Often, the data from the vERP system must be combined with data from external systems for analysis purposes. Users with heavy analysis needs should include the cost of a data warehouse in the vERP budget and they should expect to do quite a bit of work to make it run smoothly. Users are in a pickle here, Refreshing all the vERP data every day in a big corporate data warehouse is difficult, and vERP systems do a poor job of indicating which information has changed from day to day, making selective warehouse updates tough. One expensive solution is custom programming. The upshot is that the wise will check all their data analysis needs before signing off on the budget.

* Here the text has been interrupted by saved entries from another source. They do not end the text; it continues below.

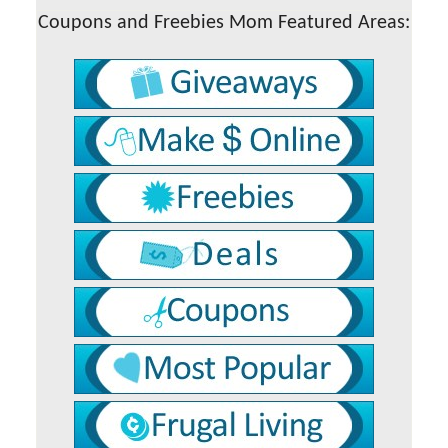
Coupons and Freebies Mom Featured Areas:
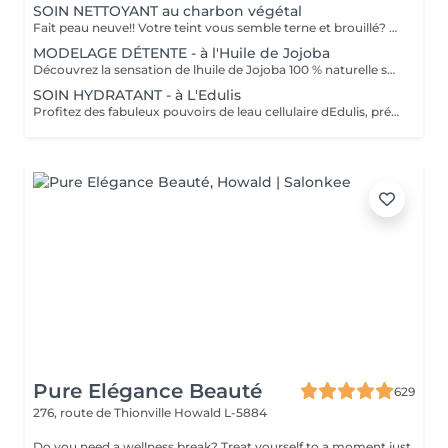
SOIN NETTOYANT au charbon végétal
Fait peau neuve!! Votre teint vous semble terne et brouillé? vous ressentez le besoin de nettoyer votre peau ?.Ce soin nettoyant s'adresse à vous. Il permettra de traiter votre peau sans la décaper. Purifié et detoxifiie votre visage retrouve un teint unifié, frais et lumineux. Une vraie bouffée d'oxygène pour votre peau !! Idéal pour les peaux mixtes à Grasses
MODELAGE DÉTENTE - à l'Huile de Jojoba
Découvrez la sensation de lhuile de Jojoba 100 % naturelle sur votre peau. Nourrie, votre peau retrouve tout son confort. Libéré de ses tensions grâce aux mains habiles de notre esthéticienne, votre visage est détendu. Bénéfices : Nourrie, votre peau retrouve tout son confort.
SOIN HYDRATANT - à L'Edulis
Profitez des fabuleux pouvoirs de leau cellulaire dEdulis, précieuse source dhydratation continue. Après la brumisation du Sérum concentré en eau cellulaire, le Masque Crème ressourçant se transforme en une texture soyeuse qui fond sur votre peau sous le délicat modelage de notre esthéticienne. Bénéfices : Gorgée deau, votre peau retrouve douceur, souplesse et éclat. Retrouvez le confort dune peau hydratée en continu.
Pure Elégance Beauté
629
276, route de Thionville
Howald L-5884
Do you need a wellness break? Treat yourself to a moment just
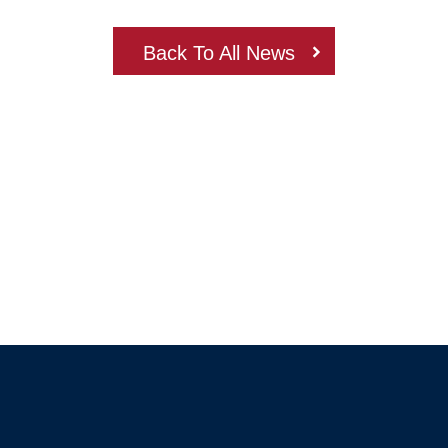
Back To All News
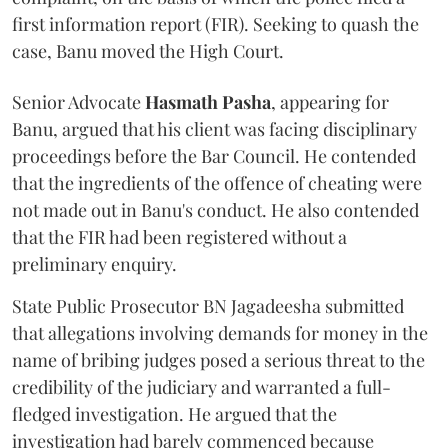
first information report (FIR). Seeking to quash the
case, Banu moved the High Court.
Senior Advocate
Hasmath Pasha
, appearing for
Banu, argued that his client was facing disciplinary
proceedings before the Bar Council. He contended
that the ingredients of the offence of cheating were
not made out in Banu's conduct. He also contended
that the FIR had been registered without a
preliminary enquiry.
State Public Prosecutor BN Jagadeesha submitted
that allegations involving demands for money in the
name of bribing judges posed a serious threat to the
credibility of the judiciary and warranted a full-
fledged investigation. He argued that the
investigation had barely commenced because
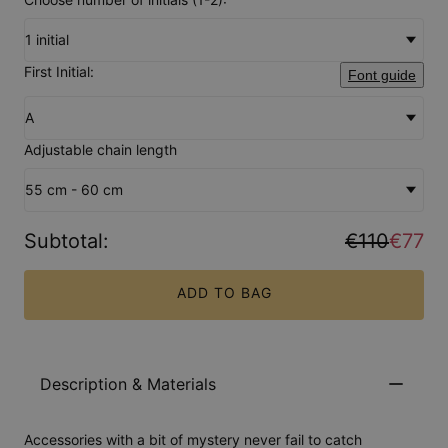
1 initial
First Initial:
Font guide
A
Adjustable chain length
55 cm - 60 cm
Subtotal
:
€110
€77
ADD TO BAG
Description & Materials
Accessories with a bit of mystery never fail to catch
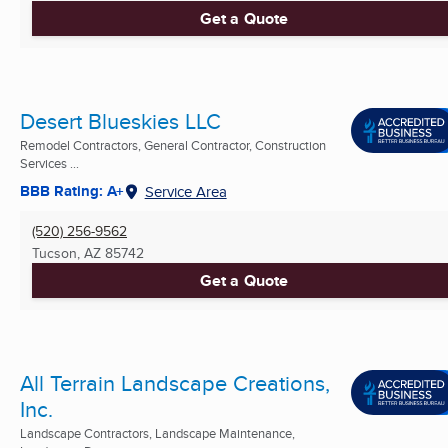
Get a Quote
Desert Blueskies LLC
Remodel Contractors, General Contractor, Construction
Services ...
BBB Rating: A+
Service Area
(520) 256-9562
Tucson, AZ
85742
Get a Quote
All Terrain Landscape Creations,
Inc.
Landscape Contractors, Landscape Maintenance,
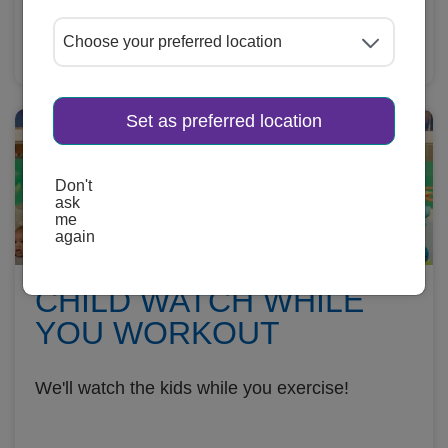
Learn More
Set as preferred location
Don't
ask
me
again
CHILD WATCH WHILE
YOU WORKOUT
We'll watch the kids while you exercise!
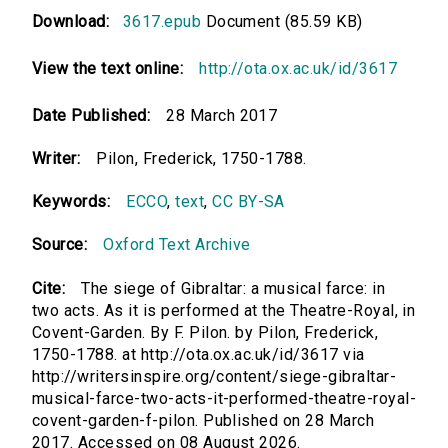
Download:
3617.epub
Document (85.59 KB)
View the text online:
http://ota.ox.ac.uk/id/3617
Date Published:
28 March 2017
Writer:
Pilon, Frederick, 1750-1788.
Keywords:
ECCO
,
text
,
CC BY-SA
Source:
Oxford Text Archive
Cite:
The siege of Gibraltar: a musical farce: in
two acts. As it is performed at the Theatre-Royal, in
Covent-Garden. By F. Pilon. by Pilon, Frederick,
1750-1788. at http://ota.ox.ac.uk/id/3617 via
http://writersinspire.org/content/siege-gibraltar-
musical-farce-two-acts-it-performed-theatre-royal-
covent-garden-f-pilon. Published on 28 March
2017. Accessed on 08 August 2026.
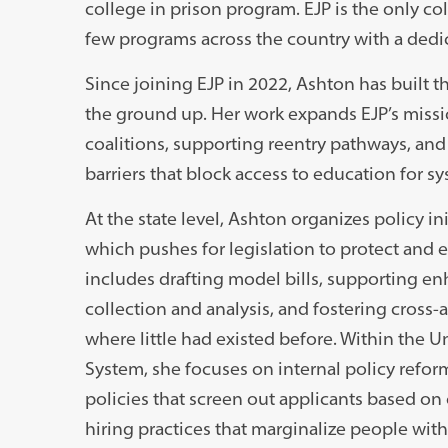
college in prison program. EJP is the only co
few programs across the country with a dedic
Since joining EJP in 2022, Ashton has built t
the ground up. Her work expands EJP’s mis
coalitions, supporting reentry pathways, and
barriers that block access to education for 
At the state level, Ashton organizes policy i
which pushes for legislation to protect and 
includes drafting model bills, supporting e
collection and analysis, and fostering cross
where little had existed before. Within the Uni
System, she focuses on internal policy ref
policies that screen out applicants based on 
hiring practices that marginalize people wit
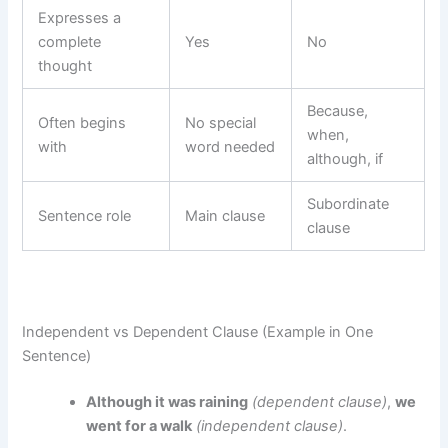
Expresses a
complete
Yes
No
thought
Because,
Often begins
No special
when,
with
word needed
although, if
Subordinate
Sentence role
Main clause
clause
Independent vs Dependent Clause (Example in One
Sentence)
Although it was raining
(dependent clause)
,
we
went for a walk
(independent clause)
.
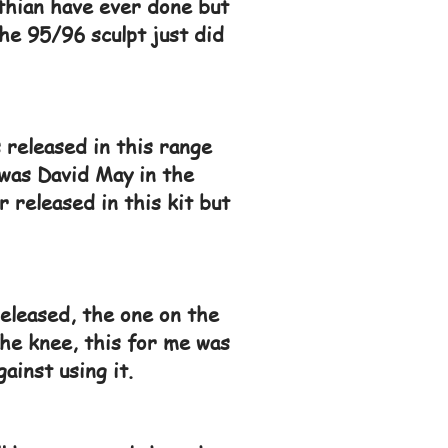
nthian have ever done but
he 95/96 sculpt just did
 released in this range
 was David May in the
 released in this kit but
eleased, the one on the
 the knee, this for me was
ainst using it.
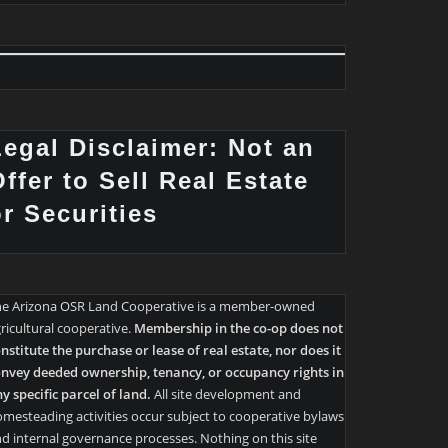
Legal Disclaimer: Not an
ffer to Sell Real Estate
or Securities
he Arizona OSR Land Cooperative is a member-owned
ricultural cooperative.
Membership in the co-op does not
nstitute the purchase or lease of real estate, nor does it
nvey deeded ownership, tenancy, or occupancy rights in
y specific parcel of land.
All site development and
mesteading activities occur subject to cooperative bylaws
d internal governance processes. Nothing on this site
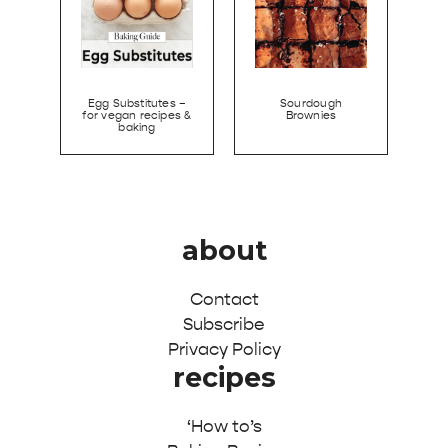
Egg Substitutes –
Sourdough
for vegan recipes &
Brownies
baking
about
Contact
Subscribe
Privacy Policy
recipes
‘How to’s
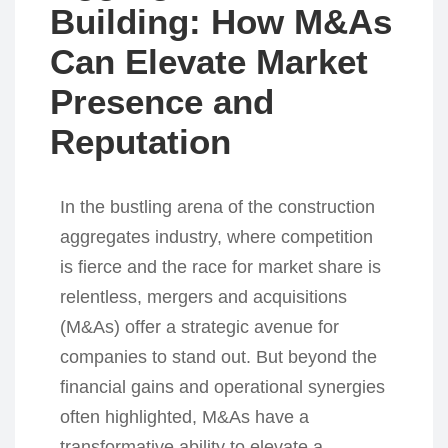
Building: How M&As
Can Elevate Market
Presence and
Reputation
In the bustling arena of the construction
aggregates industry, where competition
is fierce and the race for market share is
relentless, mergers and acquisitions
(M&As) offer a strategic avenue for
companies to stand out. But beyond the
financial gains and operational synergies
often highlighted, M&As have a
transformative ability to elevate a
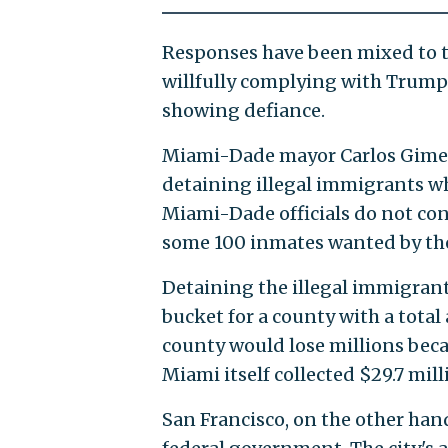
Responses have been mixed to th
willfully complying with Trump'
showing defiance.
Miami-Dade mayor Carlos Gim
detaining illegal immigrants w
Miami-Dade officials do not con
some 100 inmates wanted by the 
Detaining the illegal immigrants
bucket for a county with a total
county would lose millions bec
Miami itself collected $29.7 mil
San Francisco, on the other han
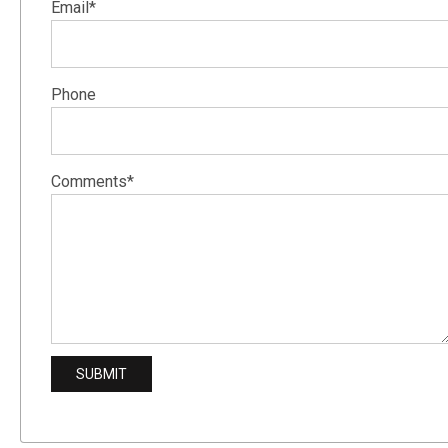
Email*
Phone
Comments*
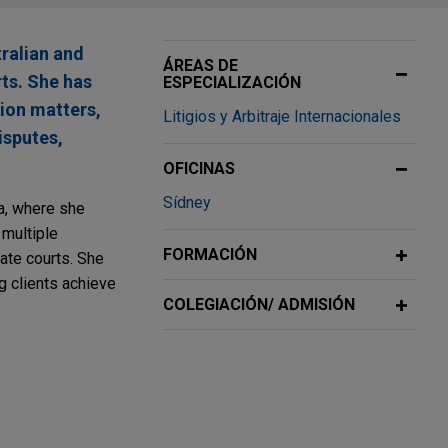
tralian and
ÁREAS DE
rts. She has
ESPECIALIZACIÓN
tion matters,
Litigios y Arbitraje Internacionales
isputes,
OFICINAS
Sídney
ia, where she
multiple
FORMACIÓN
tate courts. She
g clients achieve
COLEGIACIÓN/ ADMISIÓN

Consultants ad infinitum :

When users fail to plan for disengagement, consulting fees run wild. To avoid this, companies should identify objectives for which its consulting partners must aim when training internal staff. Include metrics in the consultants contract; for example, a specific number of the user company's staff should be able to pass a project-management leadership test similar to what Big Five consultants have to pass to lead an vERP engagement.

Replacing your best and brightest :

It is accepted wisdom that vERP success depends on staffing the project with the best and brightest from the business and IS divisions. The software is too complex and the business changes too dramatic to trust the project to just anyone. The bad news is a company must be prepared to replace many of those people when the project is over. Though the vERP market is not as hot as it once was, consultancies and other companies that have lost their best people will be hounding yours with higher salaries and bonus offers than you can afford or that your HR policies permit. Huddle with HR early on to develop a retention bonus program and create new salary strata for vERP veterans. If you let them go, you'll wind up hiring them or someone like them back as consultants for twice what you paid them in salaries.